Exercise details: Output the part of the entries that opens with the line containing "family: Oleaceae" and runs through the last line of the entries as a Markdown table with the columns Row and Text, numbering each row and skipping blank lines. Leave the pictures out of the answer.

The input:
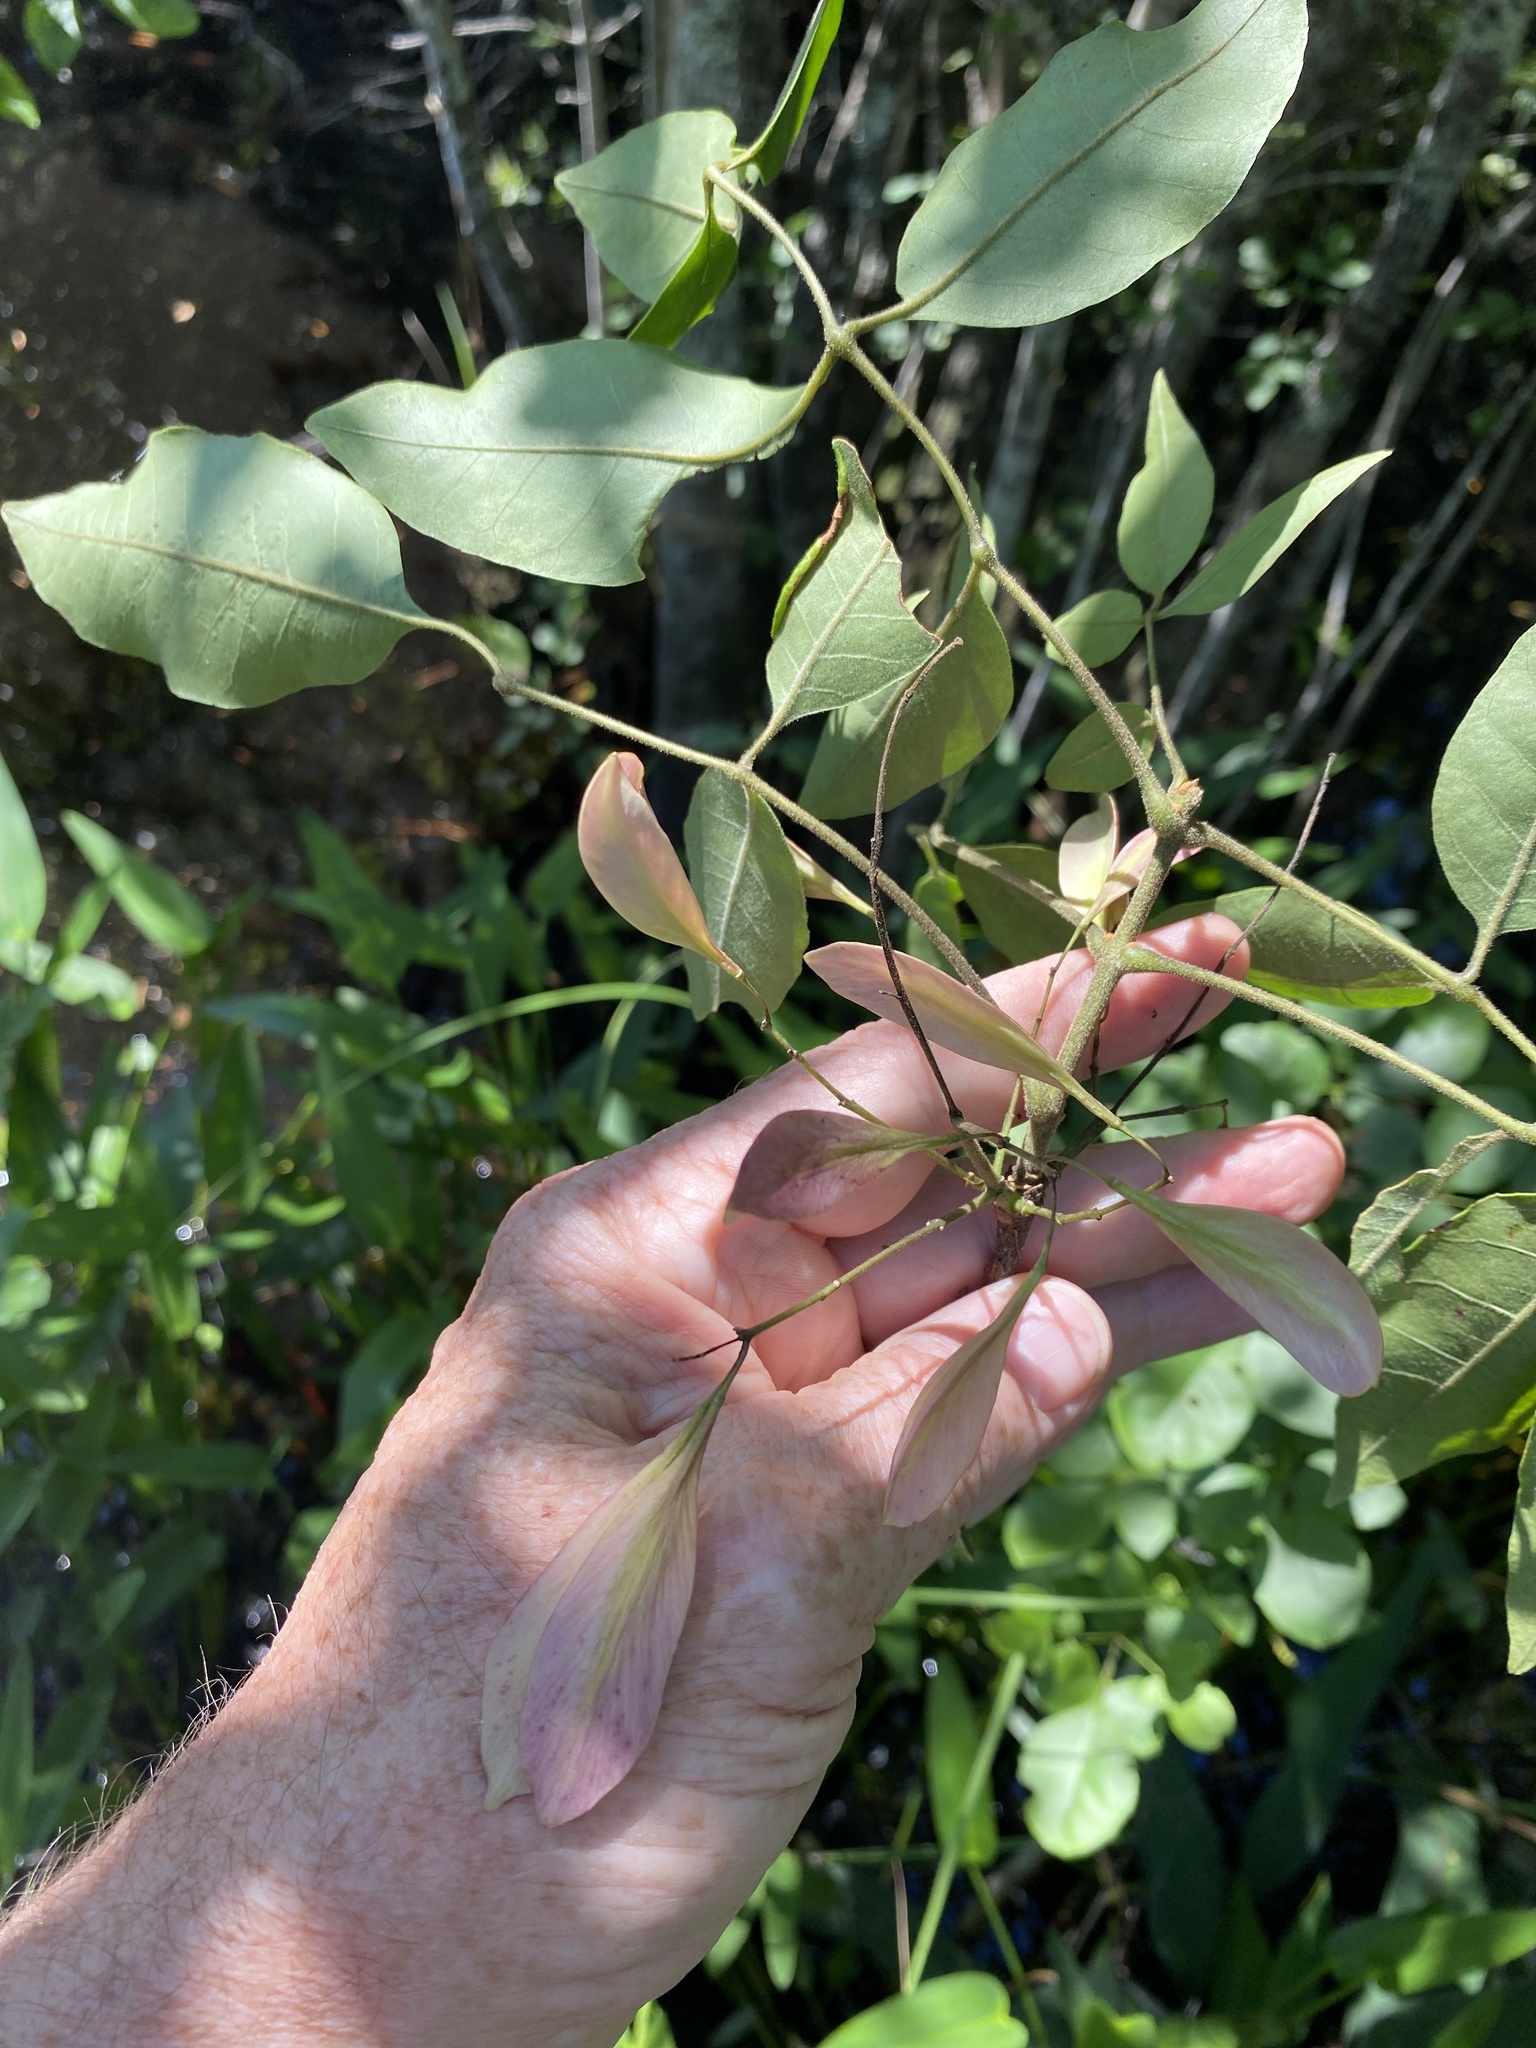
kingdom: Plantae
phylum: Tracheophyta
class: Magnoliopsida
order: Lamiales
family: Oleaceae
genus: Fraxinus
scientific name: Fraxinus caroliniana
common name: Carolina ash
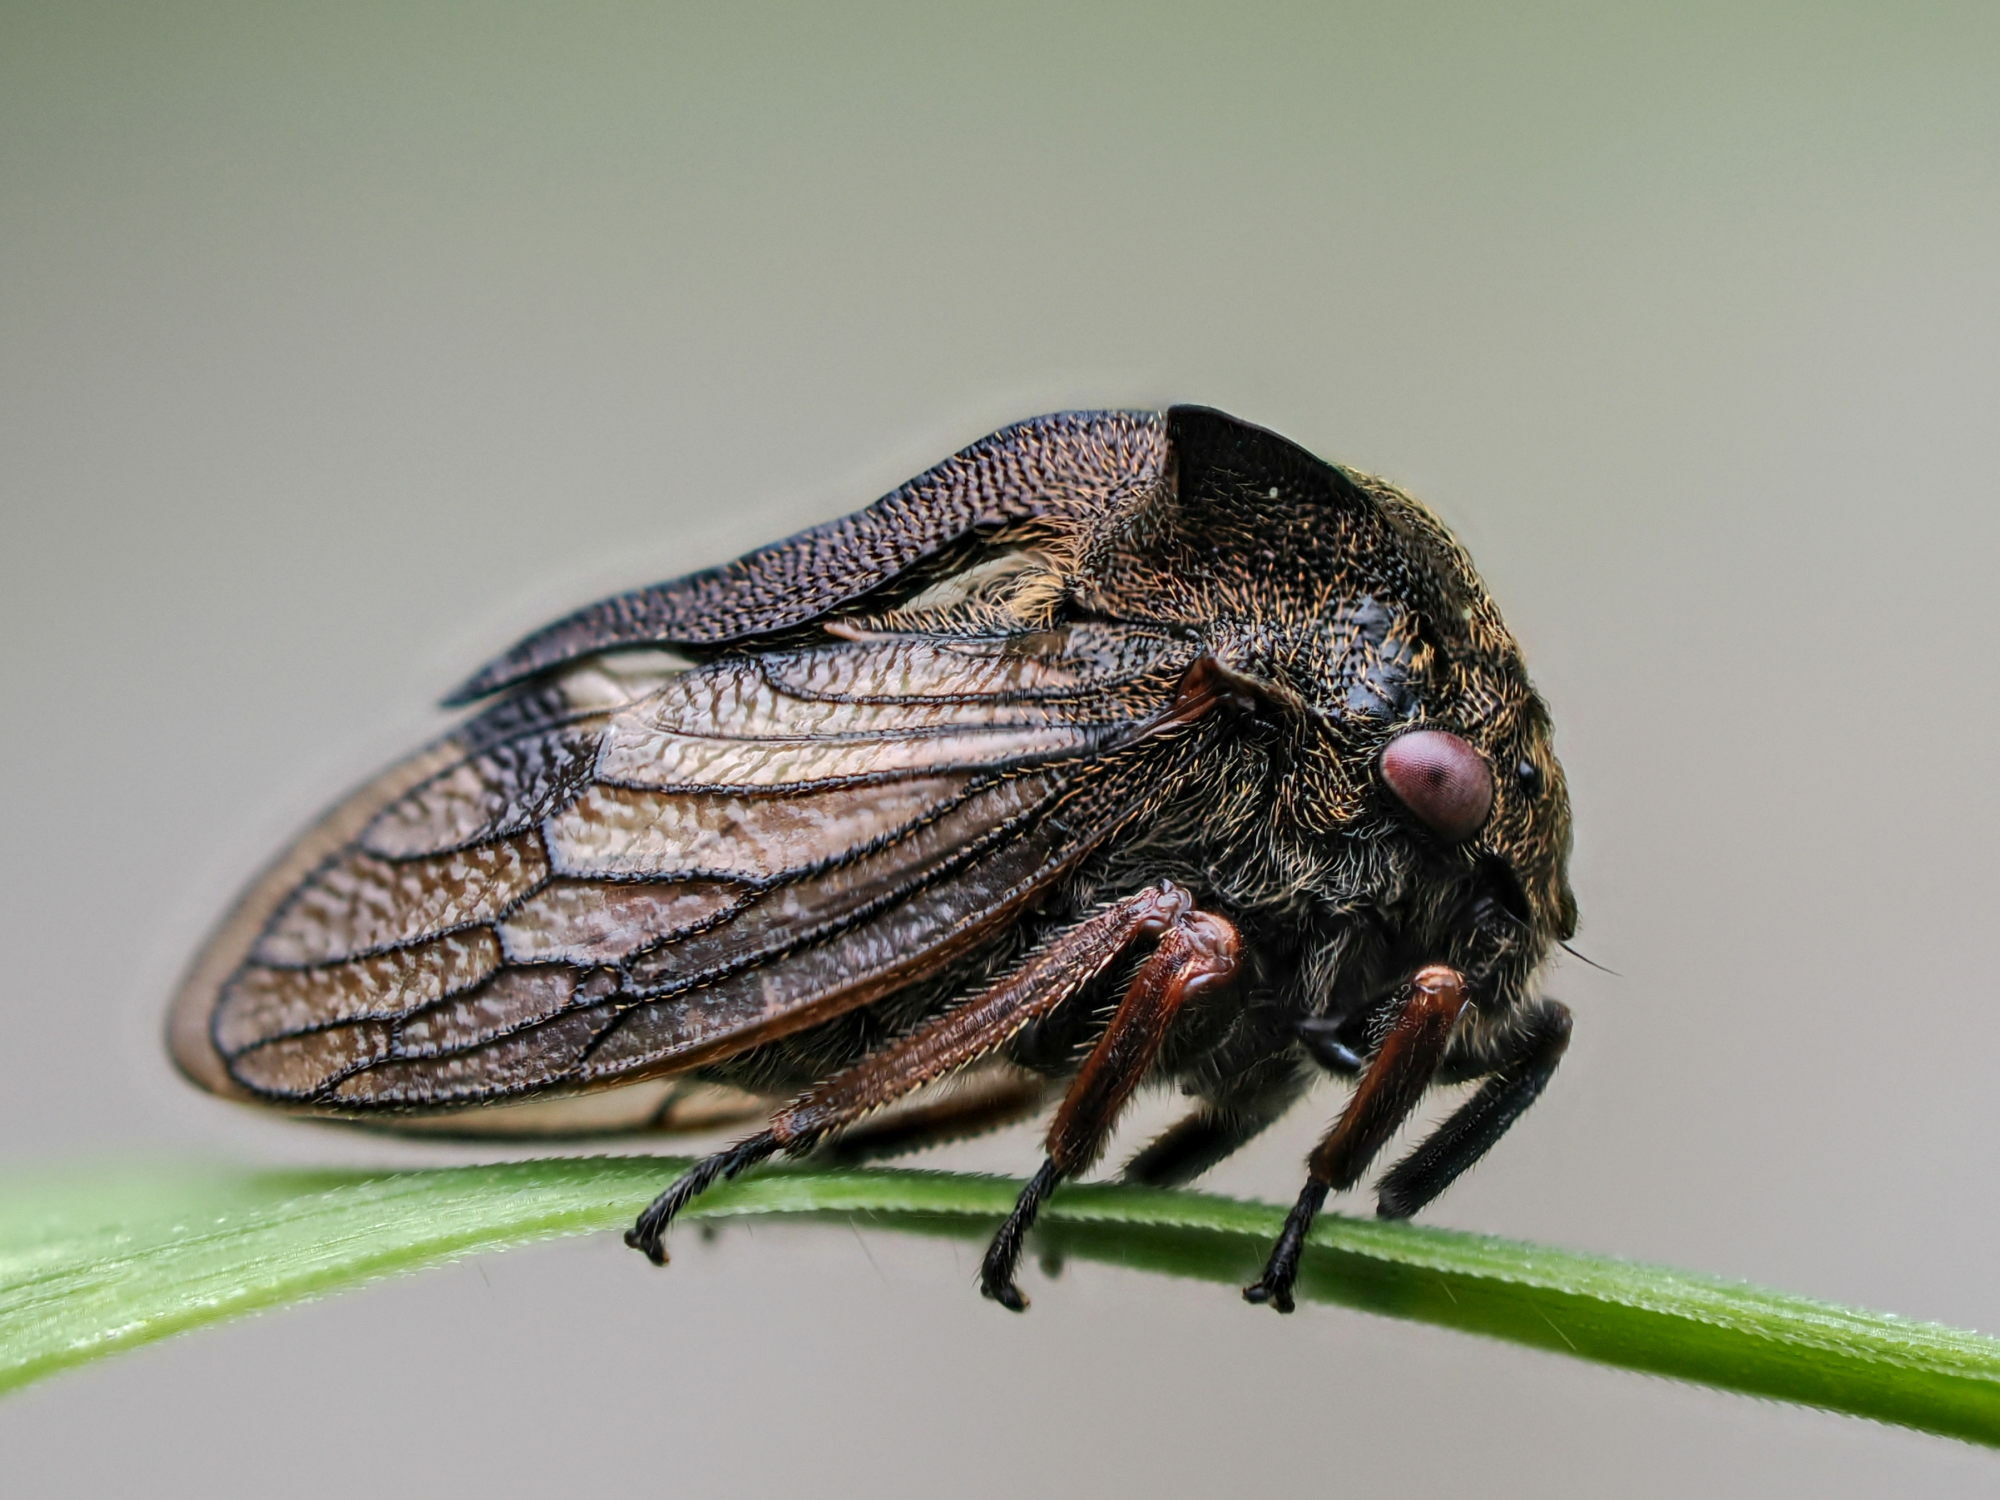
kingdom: Animalia
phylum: Arthropoda
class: Insecta
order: Hemiptera
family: Membracidae
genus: Centrotus
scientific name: Centrotus cornuta
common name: Treehopper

Written answer:
| Row | Text |
|---|---|
| 1 | family: Oleaceae |
| 2 | genus: Fraxinus |
| 3 | scientific name: Fraxinus caroliniana |
| 4 | common name: Carolina ash |
| 5 | kingdom: Animalia |
| 6 | phylum: Arthropoda |
| 7 | class: Insecta |
| 8 | order: Hemiptera |
| 9 | family: Membracidae |
| 10 | genus: Centrotus |
| 11 | scientific name: Centrotus cornuta |
| 12 | common name: Treehopper |